New York Blood Center's National Cord Blood Program is the oldest and largest public cord blood bank. We collect, process, test and store cord blood that is donated to us for anyone who might need it. Our program makes cord blood available under an Investigational New Drug (IND) exemption from the U.S. Food & Drug Administration (FDA) for children and adults faced with life-threatening illnesses who need a "stem cell" transplant from an unrelated donor. NYBC's National Cord Blood Program also was the first public cord blood bank in the world to receive NetCord-FACT accreditation (June 2003).

To date, over 50,000 mothers have donated their baby's cord blood to New York Blood Center's National Cord Blood Program. Donors have come from all ethnic backgrounds: 20% are African-American, 21% Hispanic-American, 8% Asian-American and 48% Caucasian. Ethnic diversity has helped patients of all ethnic backgrounds to find suitable matches, providing equal access to all patients.

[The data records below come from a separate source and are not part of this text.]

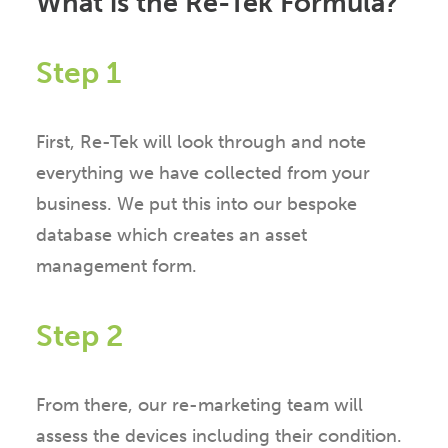
What is the Re-Tek Formula?
Step 1
First, Re-Tek will look through and note
everything we have collected from your
business. We put this into our bespoke
database which creates an asset
management form.
Step 2
From there, our re-marketing team will
assess the devices including their condition.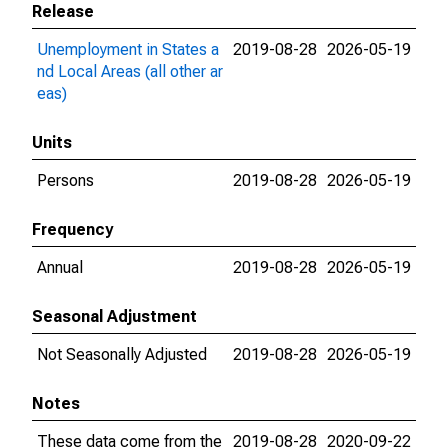
Release
Unemployment in States a
2019-08-28
2026-05-19
nd Local Areas (all other ar
eas)
Units
Persons
2019-08-28
2026-05-19
Frequency
Annual
2019-08-28
2026-05-19
Seasonal Adjustment
Not Seasonally Adjusted
2019-08-28
2026-05-19
Notes
These data come from the
2019-08-28
2020-09-22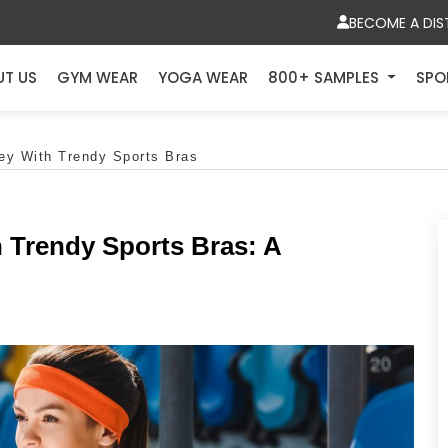
BECOME A DIS
UT US
GYM WEAR
YOGA WEAR
800+ SAMPLES
SPO
ey With Trendy Sports Bras
 Trendy Sports Bras: A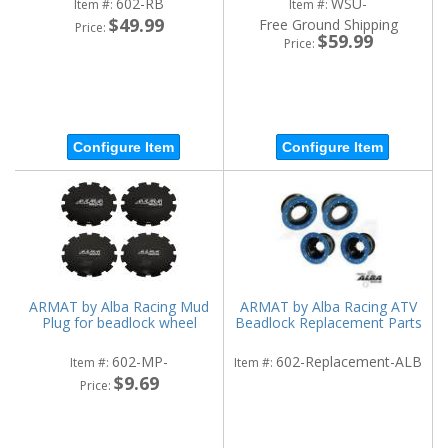
602-RB
WSU-
Item #:
Item #:
$49.99
Free Ground Shipping
Price:
$59.99
Price:
Configure Item
Configure Item
ARMAT by Alba Racing Mud
ARMAT by Alba Racing ATV
Plug for beadlock wheel
Beadlock Replacement Parts
602-MP-
602-Replacement-ALB
Item #:
Item #:
$9.69
Price:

National Cord Blood Program obtained its IND exemption from the FDA in 1996, the first cord blood bank to do so. To obtain the IND, we submitted our policies and protocols to the FDA and have provided annual reports on our program and on the results of transplants using cord blood units from our bank.

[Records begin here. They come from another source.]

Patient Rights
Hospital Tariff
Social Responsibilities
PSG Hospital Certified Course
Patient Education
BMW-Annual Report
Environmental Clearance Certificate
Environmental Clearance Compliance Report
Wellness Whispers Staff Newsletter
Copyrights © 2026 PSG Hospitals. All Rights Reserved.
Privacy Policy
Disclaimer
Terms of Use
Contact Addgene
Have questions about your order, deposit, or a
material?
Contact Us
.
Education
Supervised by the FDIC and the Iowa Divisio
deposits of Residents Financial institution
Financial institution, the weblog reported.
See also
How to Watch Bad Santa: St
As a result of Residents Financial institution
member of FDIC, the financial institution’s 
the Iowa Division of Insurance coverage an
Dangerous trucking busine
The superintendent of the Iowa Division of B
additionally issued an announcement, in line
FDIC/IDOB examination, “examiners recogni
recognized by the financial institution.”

Cord blood is a "biological" product and pending FDA licensure of cord blood, it is currently considered an experimental source of hematopoietic (blood-forming) stem cells. Patients who are given cord blood transplants, therefore, are considered "human research subjects" and are entitled to protections under pertinent FDA and U.S. Office for Human Research Protections (OHRP) rules. Under those rules, each Transplant Center, for example, must obtain approval from its own Institutional Review Board (IRB), must use cord blood under research protocols and is responsible for obtaining consent from their patients who will receive cord blood transplants and thereby become research subjects. Because of our IND, the Transplant Center must report to us on the outcome of each transplant and we, in turn, must report to the FDA. New York Blood Center collects cord blood following protocols, policies and procedures submitted to the FDA and formally accepted by the IRB of the New York Blood Center as well as the IRBs of each of the hospitals that collaborate with us as a collection center.

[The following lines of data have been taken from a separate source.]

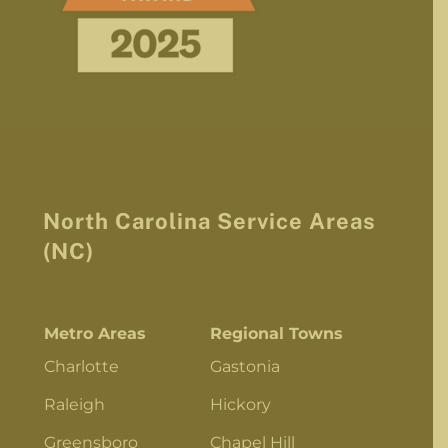
North Carolina Service Areas
(NC)
Metro Areas
Regional Towns
Charlotte
Gastonia
Raleigh
Hickory
Greensboro
Chapel Hill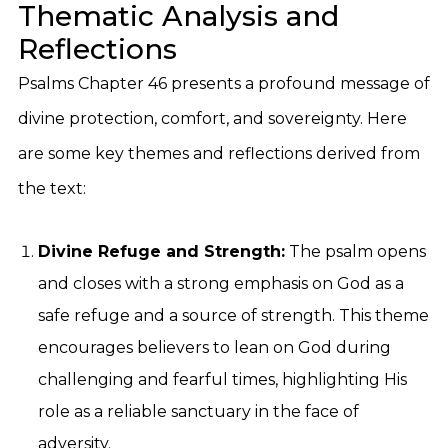
Thematic Analysis and
Reflections
Psalms Chapter 46 presents a profound message of
divine protection, comfort, and sovereignty. Here
are some key themes and reflections derived from
the text:
Divine Refuge and Strength:
The psalm opens
and closes with a strong emphasis on God as a
safe refuge and a source of strength. This theme
encourages believers to lean on God during
challenging and fearful times, highlighting His
role as a reliable sanctuary in the face of
adversity.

Despite its current official status as an experimental stem cell source, cord blood is now widely used as an alternative to bone marrow as a source of hematopoietic stem cells. There have been about 16,000 cord blood transplants throughout the world thus far, for example. In the United States, one half of all marrow transplants from unrelated donors in children now use cord blood. In Japan, this is true for adults as well. New York Blood Center's National Cord Blood Program has provided cord blood units for transplantation to over 3,500 recipients so far, more than one fourth of all cord blood transplants from unrelated donors. Most have been affected by leukemia, lymphoma, severe aplastic anemia, other lethal diseases of the blood or immune system or certain inherited metabolic diseases.

In considering a transplant, the transplant physician is responsible for assessing whether his or her patient needs a hematopoietic stem cell transplant and, if so, deciding on the most appropriate source of those stem cells--cord blood or bone marrow. When a cord blood unit from our bank is being considered for a transplant, we work with the transplant physician to help select the most appropriate unit (based on what we haved learned from the reports that transplant centers send back to us on their patients who have already received cord blood units from our Program). The physician, however, makes the final decision with the patient or, in the case of minors, with the minor's family.